**Task objective**.
Leave out the pictures and set down the rest of the listing below word for word.

**Data segment**.
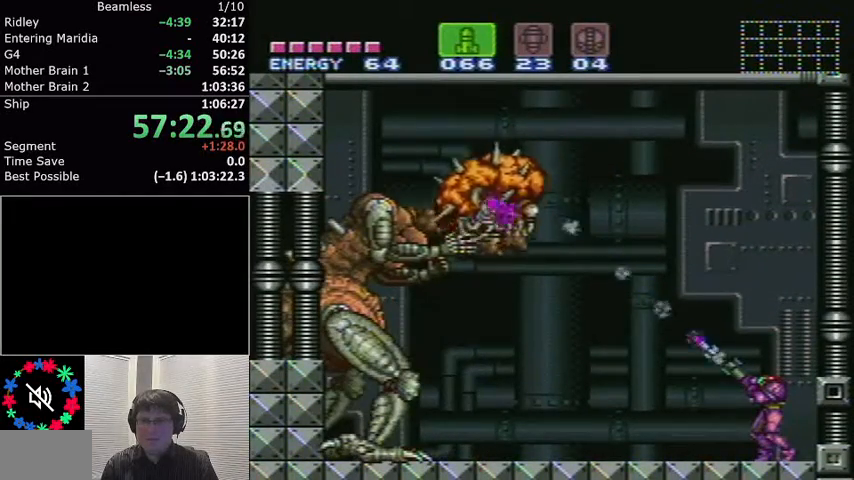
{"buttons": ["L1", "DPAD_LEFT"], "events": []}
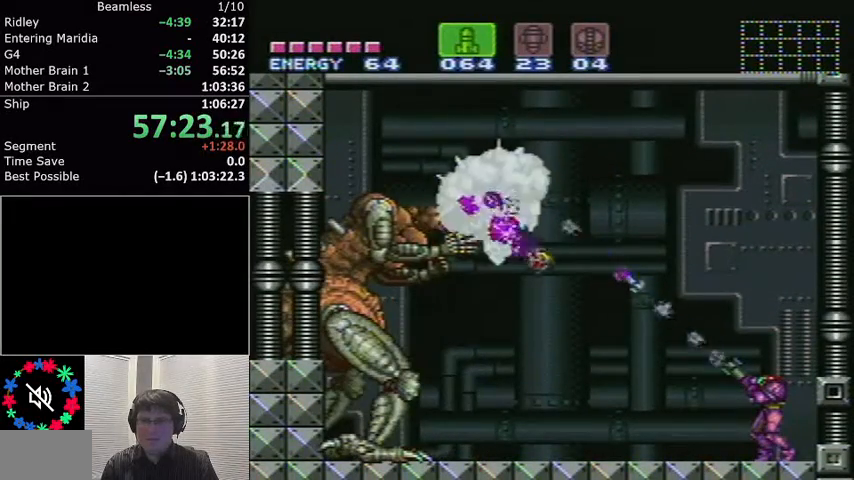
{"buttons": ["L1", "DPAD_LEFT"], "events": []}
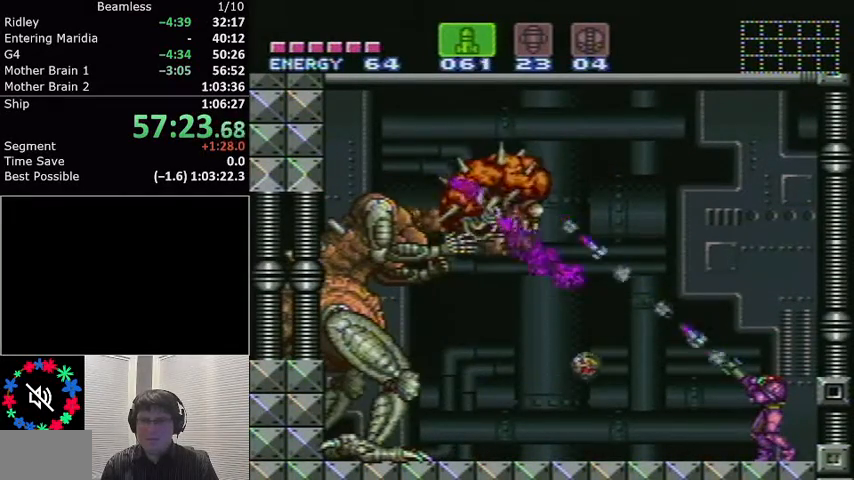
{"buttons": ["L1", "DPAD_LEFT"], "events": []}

**Response**.
{"buttons": ["L1", "DPAD_LEFT"], "events": []}
{"buttons": ["L1", "DPAD_LEFT"], "events": []}
{"buttons": ["L1", "DPAD_LEFT"], "events": []}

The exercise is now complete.